I don’t have a strategy but I know where I’m going. This Instagram account works because there’s a truth there, and fashion that’s part of a relationship with the world, a way of life. I run my account like a magazine. Various fashion companies send me clothing , I make my choices and my goal is to say what I think of them. I also buy clothes – at the Monop’, in thrift shops and vintage stores – that help put together a style and a lifestyle. People follow me because they find it reassuring. Some women tell me, “You make me love my age”. I don’t tell anyone what to do, I express a point of view in a subtle way – “I think it’s difficult to wear a miniskirt after 50, but a minidress in summer is fine”.
Has social media helped desacralize fashion?
It desacralized itself – the show doesn’t have the same magic! Instagram, especially, has shown that fashion could come right into the street and this liberated people, considering how conventional many of them are. This change is also due to the creativity of new influencers. Some, unfortunately, are still just posting the pieces they receive, while posing. They even film themselves unwrapping the package! Where is the work? But I can see a very different, more creative and socially liberated generation emerging. I’m thinking in particular of 25-year-old Jean-Jacques Ndjoli, who lives in Sarcelles and started by reworking his father’s clothing, which he used to build his own looks but most of all an entire universe, with a flair for images that is so captivating and inspiring. Today, he works for big brands even though he might never have been a model or worked for a fashion magazine. Again, you see someone who didn’t fallen into the tyranny of appearances – his approach is so well thought out.
How do fashion houses use Instagram ?
Most don’t really take advantage of it. They buy followers, distribute content, post slightly stiff images that would be more at home in glossy print publications than on social media. For Instagram to work you have to step into real life, but brands are often afraid of real life. Gucci pulls this off perfectly, with an extraordinary sense of aesthetics and a way to inject color into daily life. What life best goes with these clothes? What relationship is there between the garment and what we feel? In essence, what meaning does a fashion house gives to its fashion. And this question is key, because consumers already know how much each piece costs, which is usually a lot. So they are more than ever asking themselves its reason for being.
What do you see as the next steps of your project?
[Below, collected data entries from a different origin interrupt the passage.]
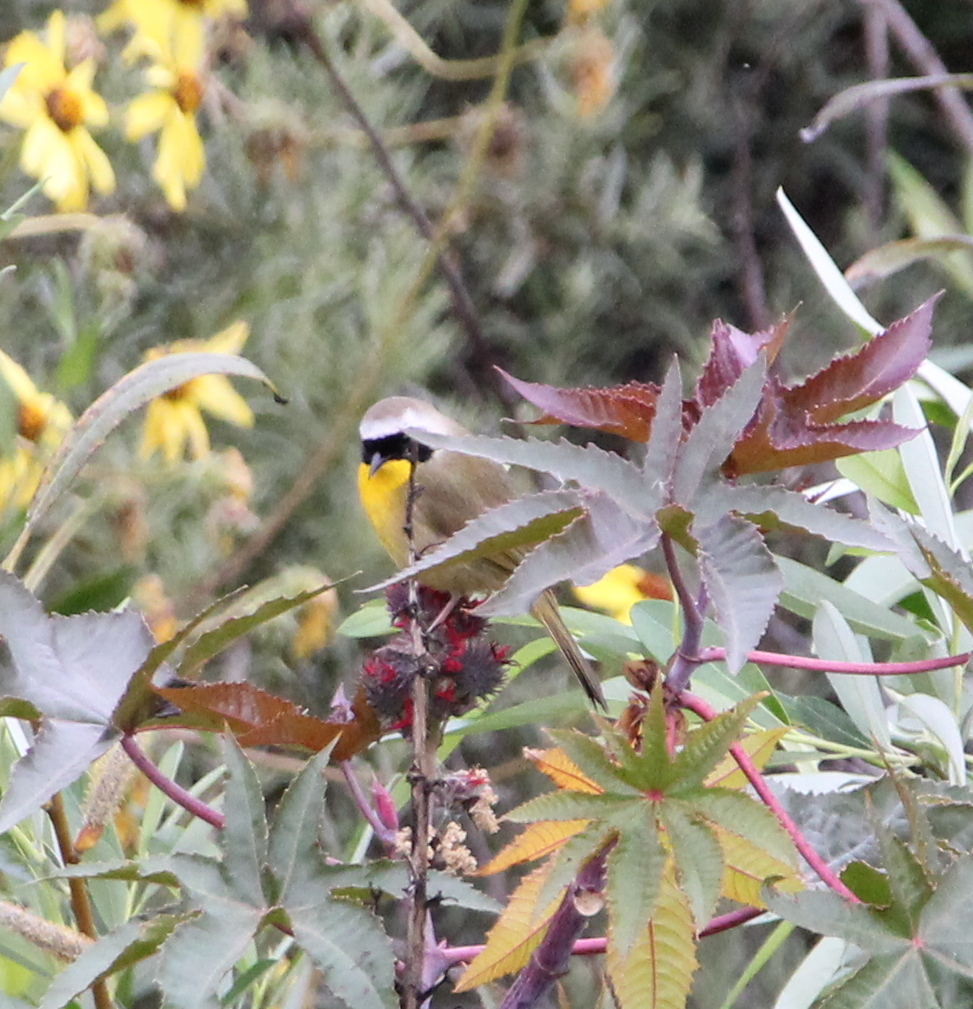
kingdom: Animalia
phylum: Chordata
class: Aves
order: Passeriformes
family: Parulidae
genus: Geothlypis
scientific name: Geothlypis trichas
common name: Common yellowthroat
I’ll continue doing it on my own, that’s the beauty of the adventure. One day, I might not want to post my own looks anymore but I’m not thinking about tomorrow. For the moment, I’m also interested in interior design. A major website has approached me, and I’m going to stage my selections, with the same philosophy.
You once said, “Instagram cured me of everything.”
It’s true! It cured me of the eventual bitterness of being fired from Elle, of the fear of aging, of the complexes I had for so long, of anonymity… I’m now one of the 500 most influential personalities in fashion, according to Business Of Fashion. But Instagram is mostly a place where I can be, think and express myself. I write novels, poetry, and I broke free of the whole promotional system. 250,000 people follow me, I get 400 messages a day. I created a direct link with other people.